Hypersensitivity. After the use of meuklikidiniya possible development of hypersensitivity reactions. There are reports of anaphylactic reactions in patients with severe allergic reactions after inhalation of other powdered products containing lactose; So patients with severe allergies to milk protein should not use meuklikidiniy (see "Contraindications").

Deterioration of the course of closed-angle glaucoma. Umeklidinia should be used with caution in patients with closed-angle glaucoma. It is necessary to be attentive to the appearance of signs and symptoms of acute closed-angle glaucoma (for example, pain or discomfort of the eyes, blurred vision, visual halos or color images associated with reddening of the eyes, conjunctival stasis and corneal edema). Patients should be instructed to immediately seek medical attention if any of these signs or symptoms develop.

Urinary retention (worsening). Umeklidinium should be used with caution in patients with a delay in urine. It is necessary to be attentive to the appearance of signs and symptoms of urinary retention (for example, difficulty urinating, painful urination), especially in patients with prostatic hyperplasia or infravesical obstruction. Patients should be instructed to immediately seek medical attention if any of these signs or symptoms develop.

Umeklidinium is intended for maintenance treatment of patients with COPD. Due to the fact that patients in the general population of COPD are significantly older than 40, the prescription of drugs for patients under 40 years of age requires spirometric confirmation of the diagnosis of COPD.

Special patient groups

Childhood. Umeklidiniy does not apply to the treatment of patients under the age of 18, taking into account the indications for his appointment.

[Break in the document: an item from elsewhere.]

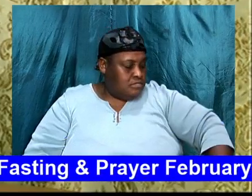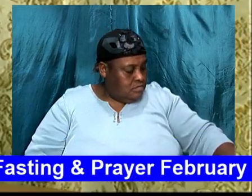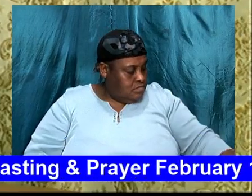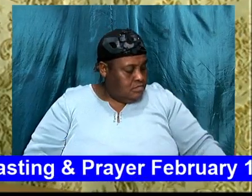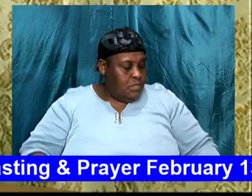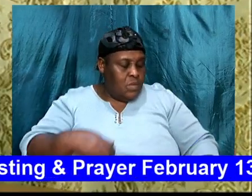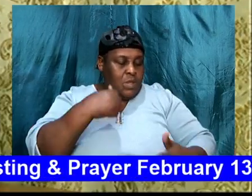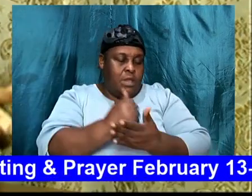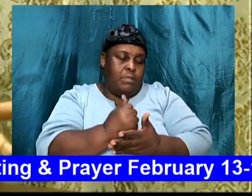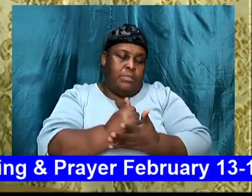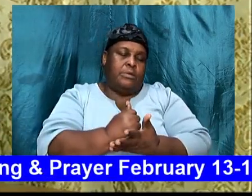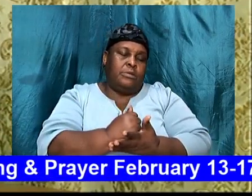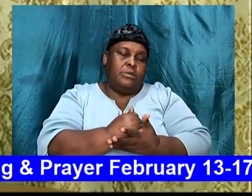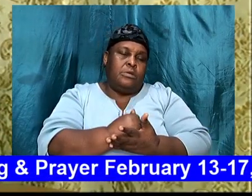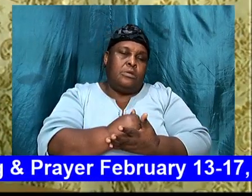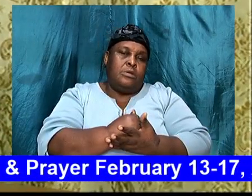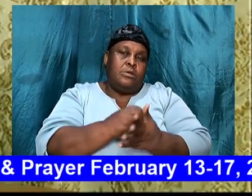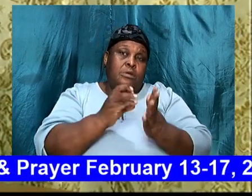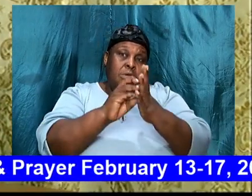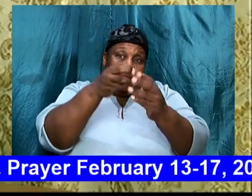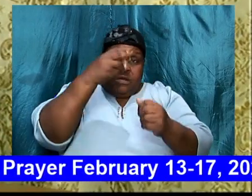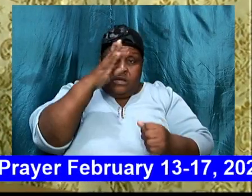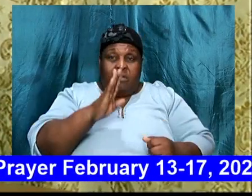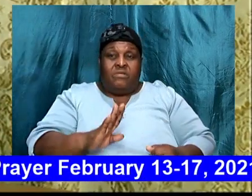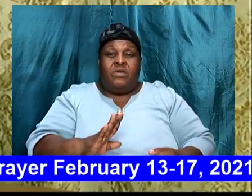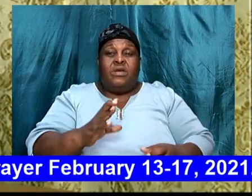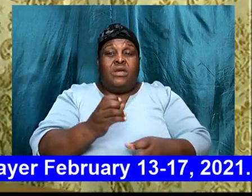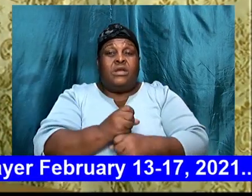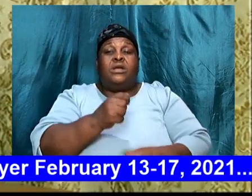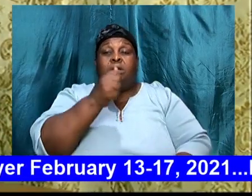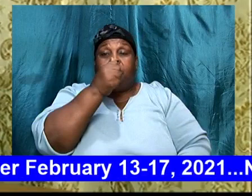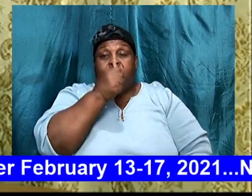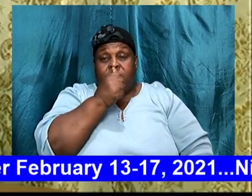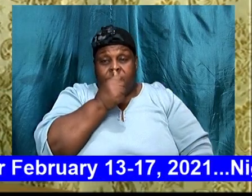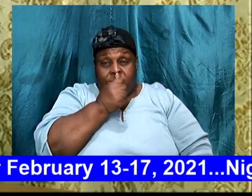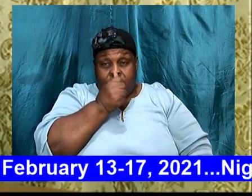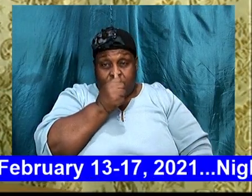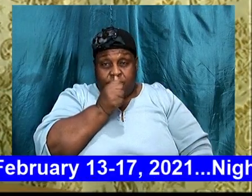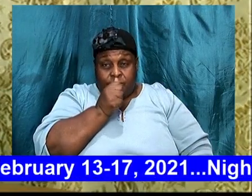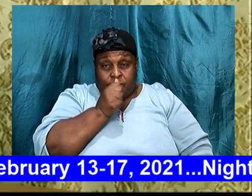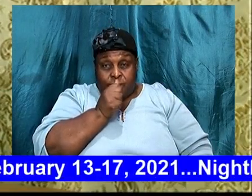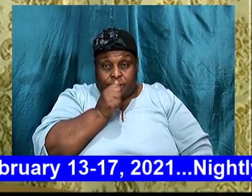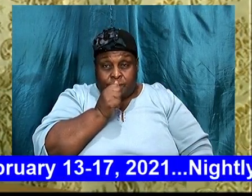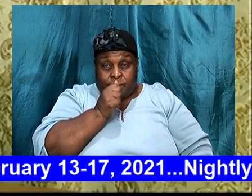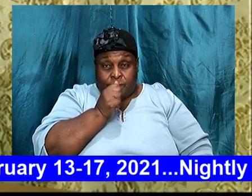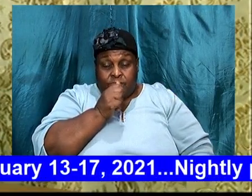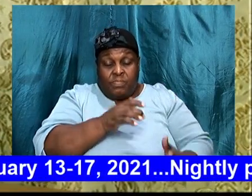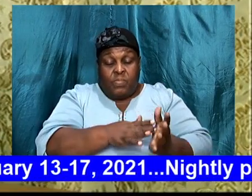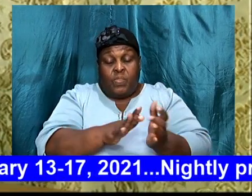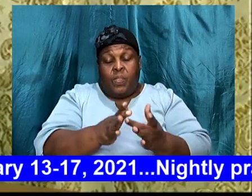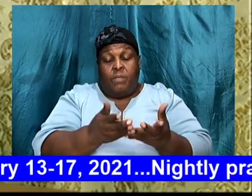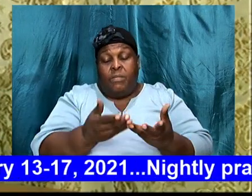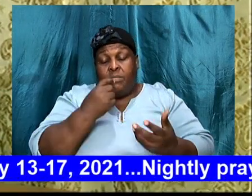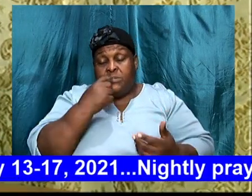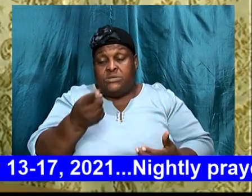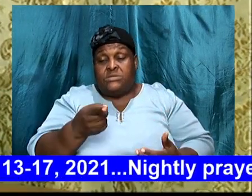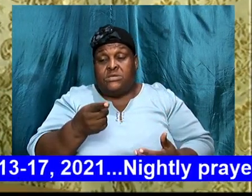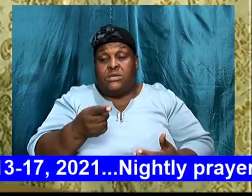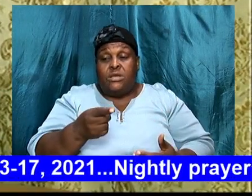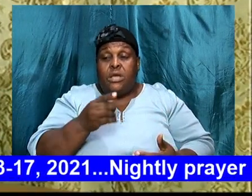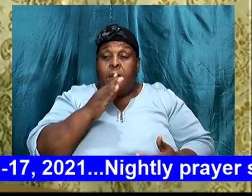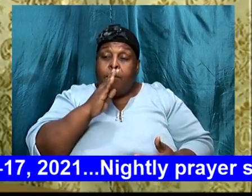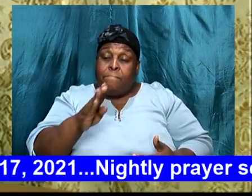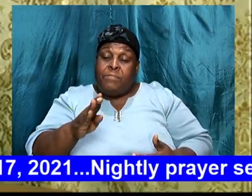amen, somebody, the will of God, patience, and the Bible says, in Philippians 4, 6 to 7, be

Elderly age. Patients over 65 years of age do not need dose adjustment (see Pharmacology).

Elderly age. Based on the available data, adjusting the dose of meiklucidinia in geriatric practice is not necessary, but one can not exclude the greater sensitivity of some older people.

Clinical tests of mucyclidinia included 810 people aged 65 years and older, 183 of them were 75 years of age or older. There was no difference in the safety and efficacy of muclipidinia in these patients compared to younger patients; Other clinical reports also did not reveal differences in response to treatment of elderly and young adults.

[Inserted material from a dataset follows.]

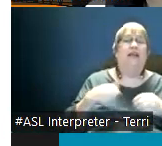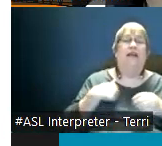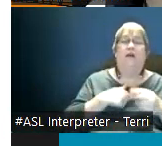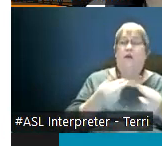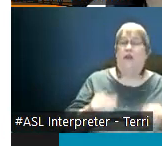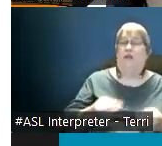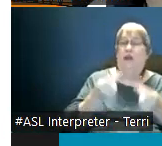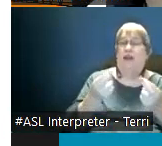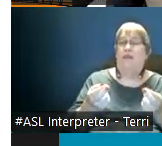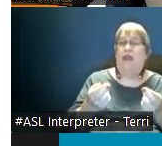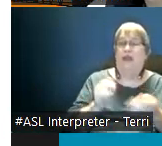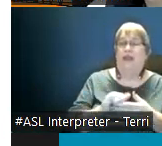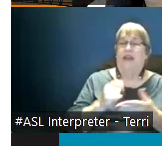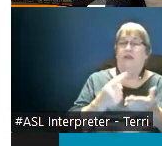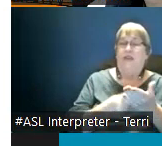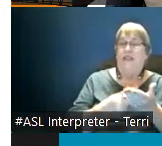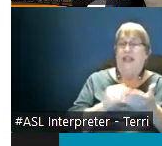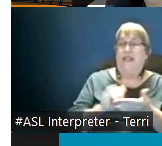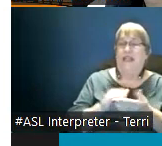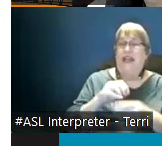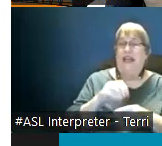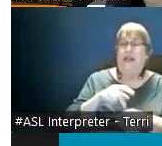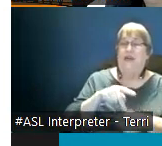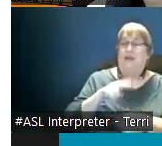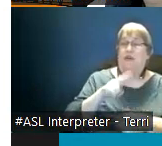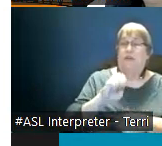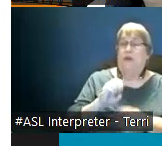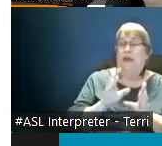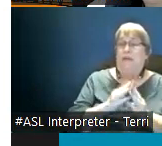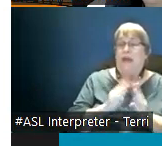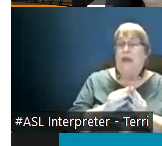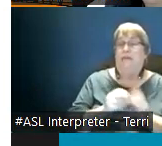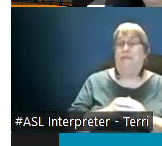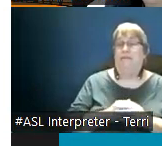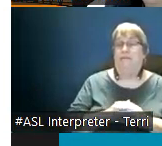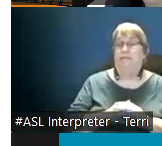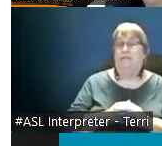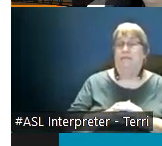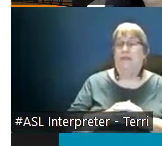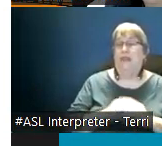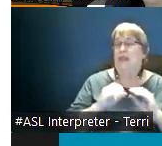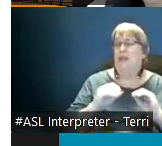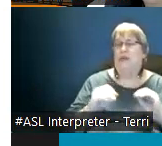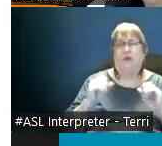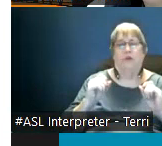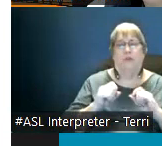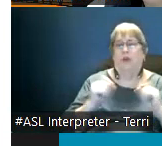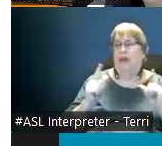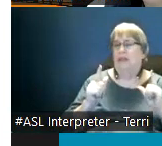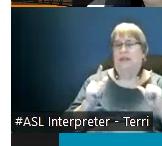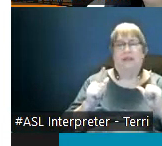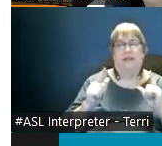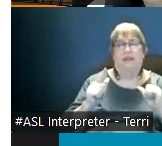that you discuss this in your pre-meeting and again it should be mutually agreed upon there should be no surprises um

Impaired renal function. Patients with impaired renal function are not required to adjust the dose (see Pharmacology).

Violation of the function of the liver. Patients with a mild or moderate degree of liver dysfunction are not required to adjust the dose. Studies on the use of muclipidinia in patients with severe liver dysfunction were not performed (see Pharmacology).

Influence on ability to drive vehicles, mechanisms. Studies on the study of the influence of meuklikidiniya on the ability to drive vehicles and work with mechanisms were not conducted. There were no undesirable reactions associated with taking idiotics, which could affect the ability to perform tasks that require decision making, motor or cognitive skills.